((
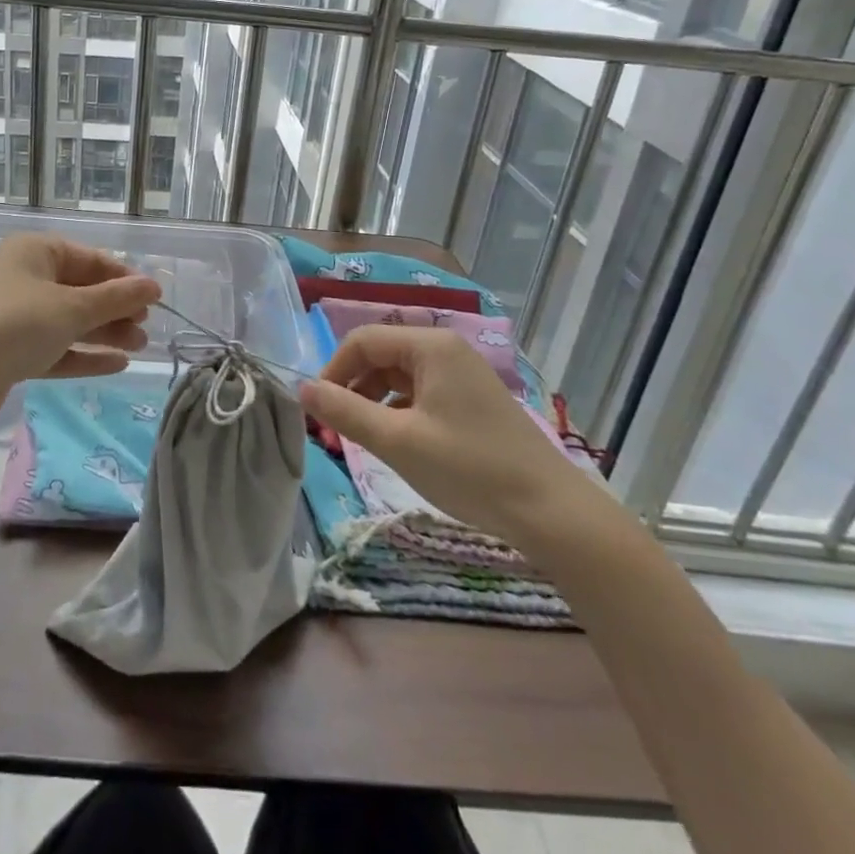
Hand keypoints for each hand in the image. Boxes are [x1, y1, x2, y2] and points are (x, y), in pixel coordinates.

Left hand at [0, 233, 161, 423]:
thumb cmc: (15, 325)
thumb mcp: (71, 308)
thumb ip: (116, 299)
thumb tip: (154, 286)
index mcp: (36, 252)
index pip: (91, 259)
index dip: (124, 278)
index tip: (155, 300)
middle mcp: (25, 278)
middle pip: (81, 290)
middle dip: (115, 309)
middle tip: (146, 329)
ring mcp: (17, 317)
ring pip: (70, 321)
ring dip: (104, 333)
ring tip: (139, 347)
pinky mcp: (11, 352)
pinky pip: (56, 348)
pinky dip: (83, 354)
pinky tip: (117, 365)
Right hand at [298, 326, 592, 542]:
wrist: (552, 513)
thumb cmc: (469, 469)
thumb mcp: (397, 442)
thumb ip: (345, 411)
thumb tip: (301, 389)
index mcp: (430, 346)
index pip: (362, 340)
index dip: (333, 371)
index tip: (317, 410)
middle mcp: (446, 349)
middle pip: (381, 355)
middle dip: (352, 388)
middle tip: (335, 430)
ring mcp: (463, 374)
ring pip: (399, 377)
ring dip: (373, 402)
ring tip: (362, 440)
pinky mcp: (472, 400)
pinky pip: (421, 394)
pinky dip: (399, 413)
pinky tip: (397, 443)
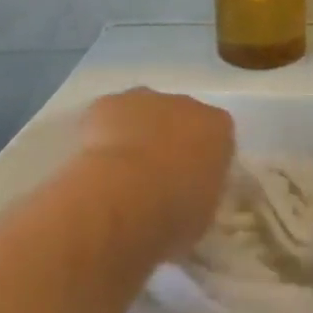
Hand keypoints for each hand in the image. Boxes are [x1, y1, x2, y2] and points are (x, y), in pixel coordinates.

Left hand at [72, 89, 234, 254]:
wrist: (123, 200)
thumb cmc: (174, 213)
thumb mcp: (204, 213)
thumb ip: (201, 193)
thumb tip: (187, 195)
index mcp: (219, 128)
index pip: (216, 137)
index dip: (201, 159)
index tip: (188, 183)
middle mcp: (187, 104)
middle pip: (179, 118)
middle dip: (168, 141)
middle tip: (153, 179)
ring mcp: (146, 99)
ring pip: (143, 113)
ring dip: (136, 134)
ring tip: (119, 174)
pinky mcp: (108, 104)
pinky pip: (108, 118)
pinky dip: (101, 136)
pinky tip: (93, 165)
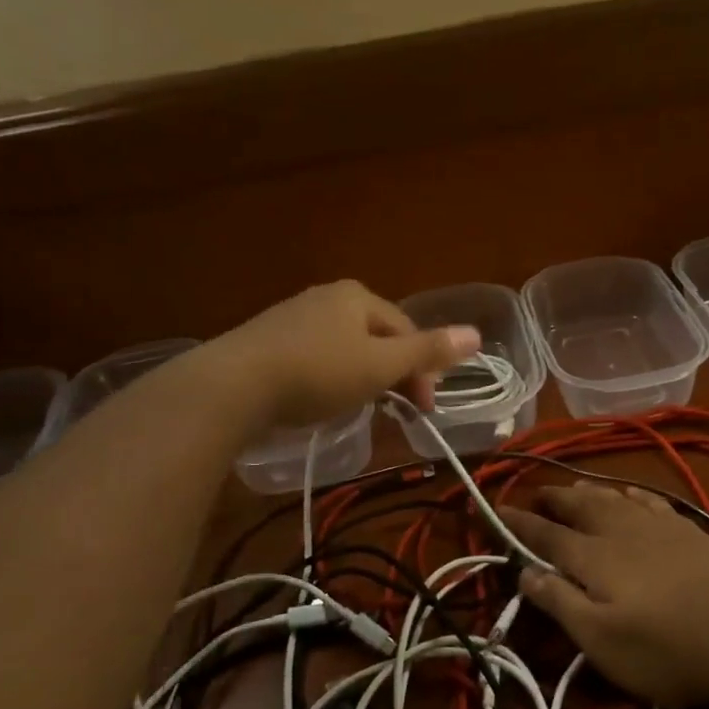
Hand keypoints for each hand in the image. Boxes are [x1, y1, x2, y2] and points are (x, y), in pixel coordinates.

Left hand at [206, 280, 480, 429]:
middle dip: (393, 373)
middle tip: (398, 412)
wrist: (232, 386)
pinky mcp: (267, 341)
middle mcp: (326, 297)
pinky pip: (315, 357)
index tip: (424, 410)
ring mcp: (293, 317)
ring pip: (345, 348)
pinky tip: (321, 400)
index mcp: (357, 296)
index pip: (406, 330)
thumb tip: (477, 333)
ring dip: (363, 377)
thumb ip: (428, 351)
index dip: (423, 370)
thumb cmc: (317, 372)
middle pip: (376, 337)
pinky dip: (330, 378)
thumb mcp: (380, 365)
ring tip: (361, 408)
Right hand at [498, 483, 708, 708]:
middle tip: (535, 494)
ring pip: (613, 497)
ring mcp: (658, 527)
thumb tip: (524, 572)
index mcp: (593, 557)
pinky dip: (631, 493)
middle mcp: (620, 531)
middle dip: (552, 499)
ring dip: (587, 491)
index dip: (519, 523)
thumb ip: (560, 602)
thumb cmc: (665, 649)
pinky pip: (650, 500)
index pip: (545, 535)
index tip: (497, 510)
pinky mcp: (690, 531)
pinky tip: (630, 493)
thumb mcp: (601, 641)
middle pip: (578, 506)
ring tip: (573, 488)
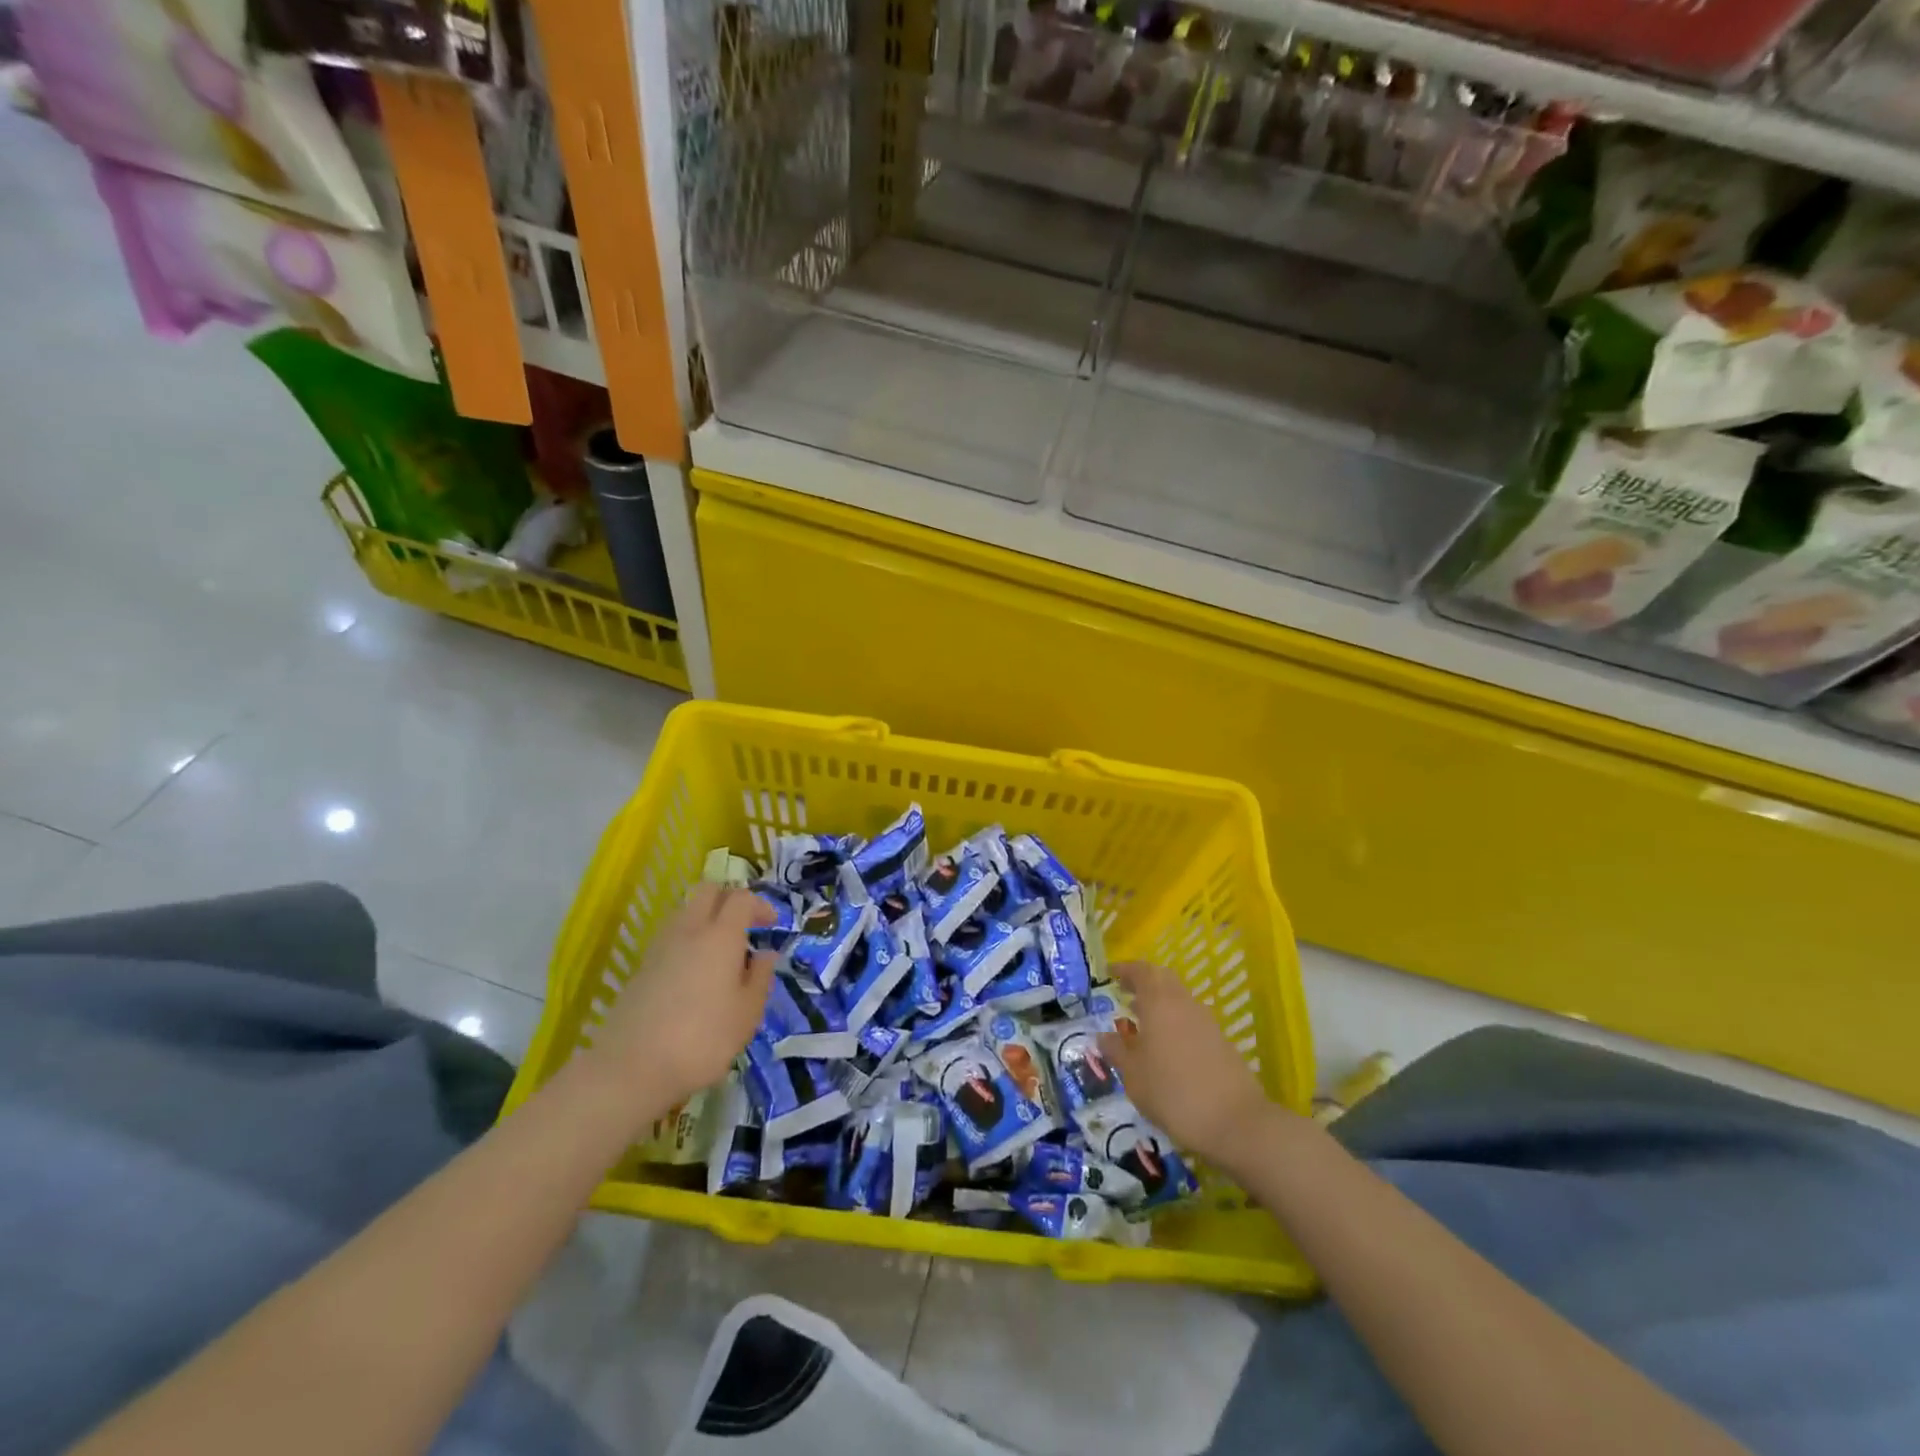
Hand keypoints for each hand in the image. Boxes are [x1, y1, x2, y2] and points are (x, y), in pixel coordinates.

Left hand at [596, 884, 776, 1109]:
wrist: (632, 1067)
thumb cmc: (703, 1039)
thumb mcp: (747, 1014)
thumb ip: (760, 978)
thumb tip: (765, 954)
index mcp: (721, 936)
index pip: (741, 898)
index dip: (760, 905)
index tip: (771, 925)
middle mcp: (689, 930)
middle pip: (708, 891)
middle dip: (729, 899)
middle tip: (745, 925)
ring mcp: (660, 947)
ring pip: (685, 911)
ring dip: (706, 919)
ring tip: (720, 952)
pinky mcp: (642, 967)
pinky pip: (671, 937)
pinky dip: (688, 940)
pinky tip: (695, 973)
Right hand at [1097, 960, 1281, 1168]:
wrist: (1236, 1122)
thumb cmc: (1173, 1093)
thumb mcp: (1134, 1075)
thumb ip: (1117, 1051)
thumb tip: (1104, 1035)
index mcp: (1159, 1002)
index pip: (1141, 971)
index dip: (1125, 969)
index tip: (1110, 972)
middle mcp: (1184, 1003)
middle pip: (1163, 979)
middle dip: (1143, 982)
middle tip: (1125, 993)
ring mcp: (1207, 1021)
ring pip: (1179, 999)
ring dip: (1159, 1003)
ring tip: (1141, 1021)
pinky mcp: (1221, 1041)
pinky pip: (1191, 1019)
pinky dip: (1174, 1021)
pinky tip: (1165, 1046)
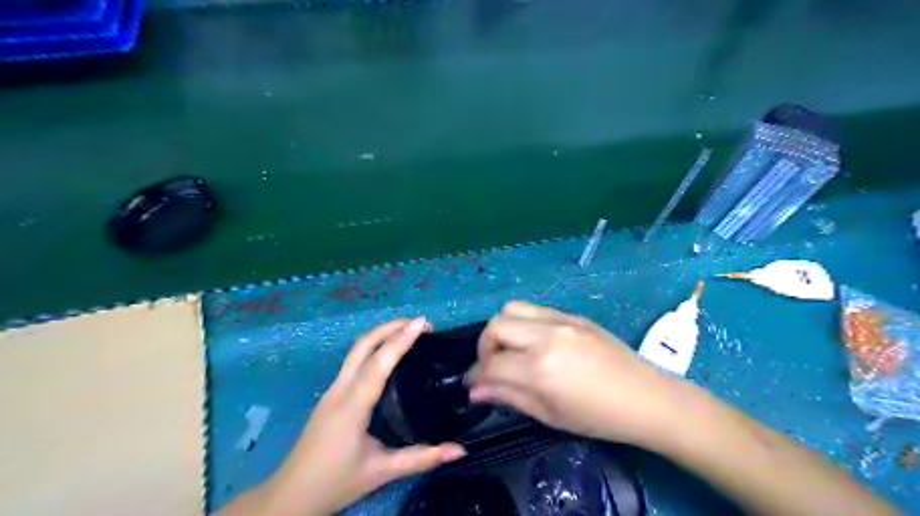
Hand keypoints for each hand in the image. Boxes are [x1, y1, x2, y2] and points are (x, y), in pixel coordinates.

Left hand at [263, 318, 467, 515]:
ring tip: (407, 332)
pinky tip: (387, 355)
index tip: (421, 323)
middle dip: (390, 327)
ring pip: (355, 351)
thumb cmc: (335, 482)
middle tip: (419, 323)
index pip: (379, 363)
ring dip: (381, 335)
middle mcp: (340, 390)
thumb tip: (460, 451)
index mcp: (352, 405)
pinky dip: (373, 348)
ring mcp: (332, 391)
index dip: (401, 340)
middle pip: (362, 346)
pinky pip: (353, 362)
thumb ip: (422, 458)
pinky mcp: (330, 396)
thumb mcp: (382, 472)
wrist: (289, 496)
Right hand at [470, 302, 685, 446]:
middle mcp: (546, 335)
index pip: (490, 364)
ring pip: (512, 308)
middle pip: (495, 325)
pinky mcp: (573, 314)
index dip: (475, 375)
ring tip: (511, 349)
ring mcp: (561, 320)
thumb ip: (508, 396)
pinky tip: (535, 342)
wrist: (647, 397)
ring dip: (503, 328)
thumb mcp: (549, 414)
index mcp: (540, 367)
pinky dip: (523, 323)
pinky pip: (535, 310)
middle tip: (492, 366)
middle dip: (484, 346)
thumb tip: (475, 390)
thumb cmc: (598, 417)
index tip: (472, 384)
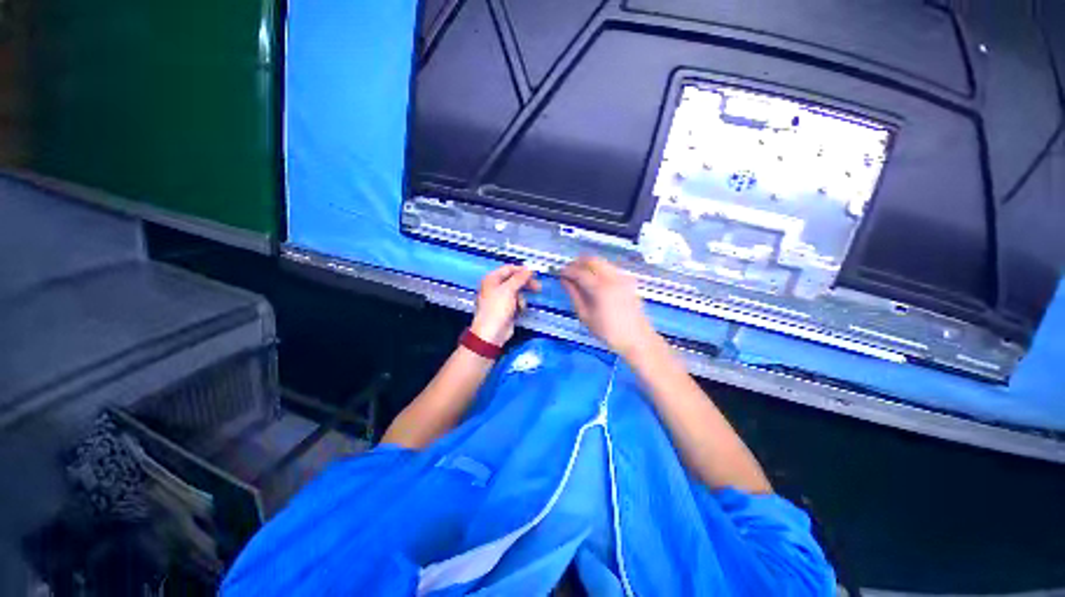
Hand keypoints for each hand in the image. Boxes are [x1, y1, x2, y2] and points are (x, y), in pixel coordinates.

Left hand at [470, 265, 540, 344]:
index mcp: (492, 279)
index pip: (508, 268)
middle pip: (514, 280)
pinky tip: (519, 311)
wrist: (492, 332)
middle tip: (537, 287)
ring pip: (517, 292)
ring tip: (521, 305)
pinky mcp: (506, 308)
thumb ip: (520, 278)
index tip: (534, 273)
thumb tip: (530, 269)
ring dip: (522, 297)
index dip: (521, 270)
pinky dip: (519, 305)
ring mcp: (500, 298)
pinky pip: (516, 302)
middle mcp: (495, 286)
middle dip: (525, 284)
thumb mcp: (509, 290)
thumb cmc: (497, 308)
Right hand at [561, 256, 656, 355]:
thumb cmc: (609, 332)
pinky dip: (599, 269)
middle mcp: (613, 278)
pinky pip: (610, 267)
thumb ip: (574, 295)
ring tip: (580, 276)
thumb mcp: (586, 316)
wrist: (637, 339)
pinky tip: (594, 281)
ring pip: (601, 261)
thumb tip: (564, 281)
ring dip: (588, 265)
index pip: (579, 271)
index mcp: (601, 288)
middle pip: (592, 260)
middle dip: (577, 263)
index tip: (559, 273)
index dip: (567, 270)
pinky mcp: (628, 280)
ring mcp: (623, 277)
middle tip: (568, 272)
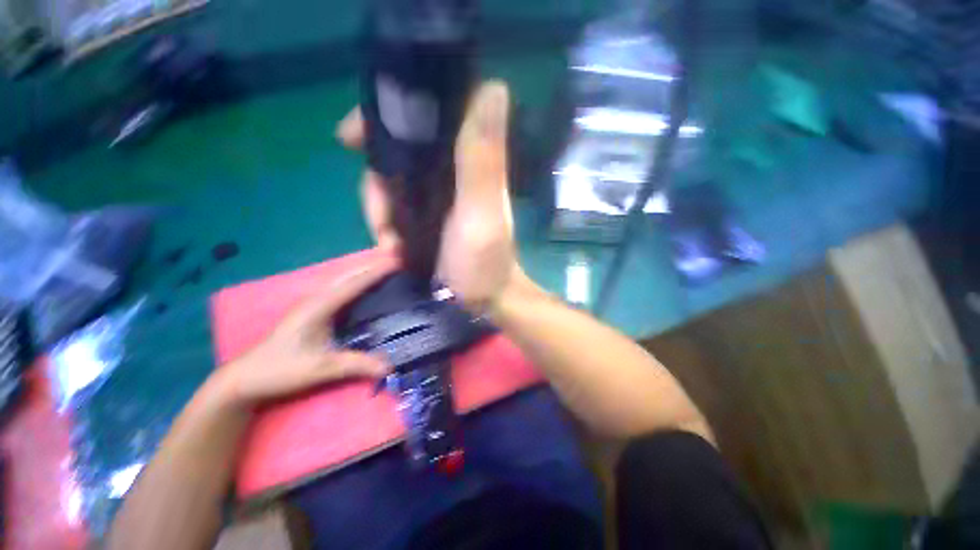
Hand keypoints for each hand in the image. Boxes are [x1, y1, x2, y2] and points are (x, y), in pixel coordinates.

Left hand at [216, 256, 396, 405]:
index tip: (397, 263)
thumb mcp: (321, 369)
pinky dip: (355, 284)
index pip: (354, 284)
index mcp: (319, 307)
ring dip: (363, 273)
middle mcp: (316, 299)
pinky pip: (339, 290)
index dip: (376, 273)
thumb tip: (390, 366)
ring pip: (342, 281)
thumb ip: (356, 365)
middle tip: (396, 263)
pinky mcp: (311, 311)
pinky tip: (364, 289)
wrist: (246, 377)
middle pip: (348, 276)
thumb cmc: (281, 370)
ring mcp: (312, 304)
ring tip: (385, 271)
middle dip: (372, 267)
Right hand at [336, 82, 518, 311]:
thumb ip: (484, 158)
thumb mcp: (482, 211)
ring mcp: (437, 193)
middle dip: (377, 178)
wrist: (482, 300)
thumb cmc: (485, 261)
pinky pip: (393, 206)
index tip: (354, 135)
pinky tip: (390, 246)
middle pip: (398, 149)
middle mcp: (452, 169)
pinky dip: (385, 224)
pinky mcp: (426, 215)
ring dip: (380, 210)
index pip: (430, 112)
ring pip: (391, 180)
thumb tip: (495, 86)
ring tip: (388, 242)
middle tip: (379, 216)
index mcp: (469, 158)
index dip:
))
▶ [Exercise requirements]: Exactly as they appear, please return only the lines from the first line of the records through the line containing "thumb ip: (201, 193)", both included, leaving out all pictures.

▶ [Exercise result]:
Hand keypoints for each hand in the image. Boxes are [x1, y1, x2, y2] and points are (x, y), in pixel coordinates.

Left hand at [0, 233, 161, 423]:
thumb cmc: (15, 325)
thumb mcp: (71, 308)
thumb ip: (116, 299)
thumb tip: (154, 286)
index mcp: (36, 252)
index pip: (91, 259)
index dip: (124, 278)
index tip: (155, 300)
middle mcp: (25, 278)
middle pip: (81, 290)
middle dip: (115, 309)
middle tip: (146, 329)
ring mcp: (17, 317)
ring pip: (70, 321)
ring dip: (104, 333)
ring tip: (139, 347)
pinky mcp: (11, 352)
pinky pip: (56, 348)
pinky dip: (83, 354)
pinky tip: (117, 365)
Right hand at [298, 326, 592, 542]:
wrist: (552, 513)
thumb cmc: (469, 469)
thumb mcp: (397, 442)
thumb ip: (345, 411)
thumb tip: (301, 389)
index mcp: (430, 346)
index pip: (362, 340)
index dip: (333, 371)
index tip: (317, 410)
middle mcp: (446, 349)
middle pip: (381, 355)
middle dip: (352, 388)
middle tip: (335, 430)
ring mcp: (463, 374)
ring pip: (399, 377)
ring dip: (373, 402)
ring tip: (362, 440)
pinky mcp: (472, 400)
pinky pip: (421, 394)
pinky dip: (399, 413)
pinky tip: (397, 443)
Hand keypoints for each hand in the image. Boxes are [x1, y1, x2, y2] and points are (x, y), in pixel coordinates.

Left hand at [72, 89, 234, 254]:
wrist: (123, 200)
thumb cmc: (174, 213)
thumb mcp: (204, 213)
thumb ip: (201, 193)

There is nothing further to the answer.